Performance patterns
| Task | Naive approach | Optimized approach |
|---|---|---|
| Parse 10M SMILES | Python loop with MolFromSmiles | Chem.SmilesMolSupplierFromText in batches |
| Similarity search | Python loop over fingerprints | DataStructs.BulkTanimotoSimilarity (C++) |
| Descriptor calculation | One descriptor at a time | Descriptors.CalcMolDescriptors() (all at once) |
| Conformer generation | Sequential ETKDG | ETKDGv3 with numThreads parameter |
| Substructure filtering | SMARTS match per molecule | Pre-screen with fingerprint first, then SMARTS |
Memory considerations
RDKit molecule objects are relatively heavy (kilobytes each). For libraries exceeding available RAM, process molecules in streaming fashion:
supplier = Chem.SmilesMolSupplier("library.smi", titleLine=False)
for mol in supplier:
if mol is not None:
process(mol)
Common pitfalls
- Ignoring sanitization failures.
MolFromSmilesreturnsNonefor invalid SMILES. Always check before calling methods on the result. - Forgetting AddHs for 3D. Conformer generation requires explicit hydrogens. Without them, geometries are distorted.

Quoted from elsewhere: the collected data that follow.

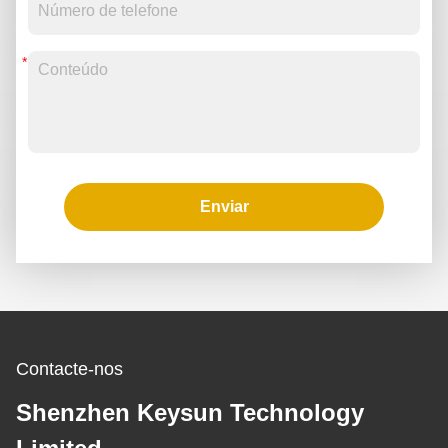
Enviar
Contacte-nos
Shenzhen Keysun Technology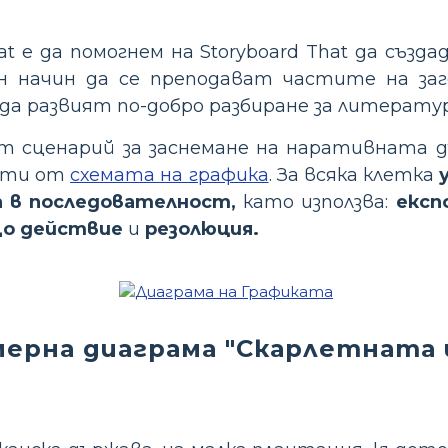
at е да помогнем на Storyboard That да създ
ен начин да се преподават частите на заг
 да развият по-добро разбиране за литерат
 сценарий за заснемане на наративната д
асти от
схемата на графика
. За всяка клетка
 в последователност,
като използва:
експ
що действие
и
резолюция.
ерна диаграма "Скарлетната 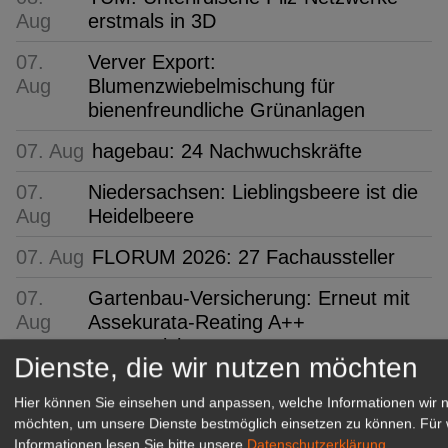
Aug
erstmals in 3D
07.
Verver Export:
Aug
Blumenzwiebelmischung für
bienenfreundliche Grünanlagen
07. Aug
hagebau: 24 Nachwuchskräfte
07.
Niedersachsen: Lieblingsbeere ist die
Aug
Heidelbeere
07. Aug
FLORUM 2026: 27 Fachaussteller
07.
Gartenbau-Versicherung: Erneut mit
Aug
Assekurata-Reating A++
ausgezeichnet
Dienste, die wir nutzen möchten
07. Aug
SYLVA: Baumschule seit 250 Jahren
Hier können Sie einsehen und anpassen, welche Informationen wir 
möchten, um unsere Dienste bestmöglich einsetzen zu können.
Für 
GABOT Top-Jobs
Informationen lesen Sie bitte unsere
Datenschutzerklärung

- Comparing fingerprints of different sizes. Tanimoto similarity between 1024-bit and 2048-bit vectors gives meaningless results.
- Assuming canonical SMILES across toolkits. RDKit and Open Babel may produce different canonical SMILES for the same molecule. Use InChI for cross-toolkit comparison.
The one thing to remember: RDKit’s C++ core combined with Pythonic bindings makes it the industry standard for molecular manipulation — from SMILES parsing through descriptor computation to ML featurization — handling the chemistry so you can focus on the science.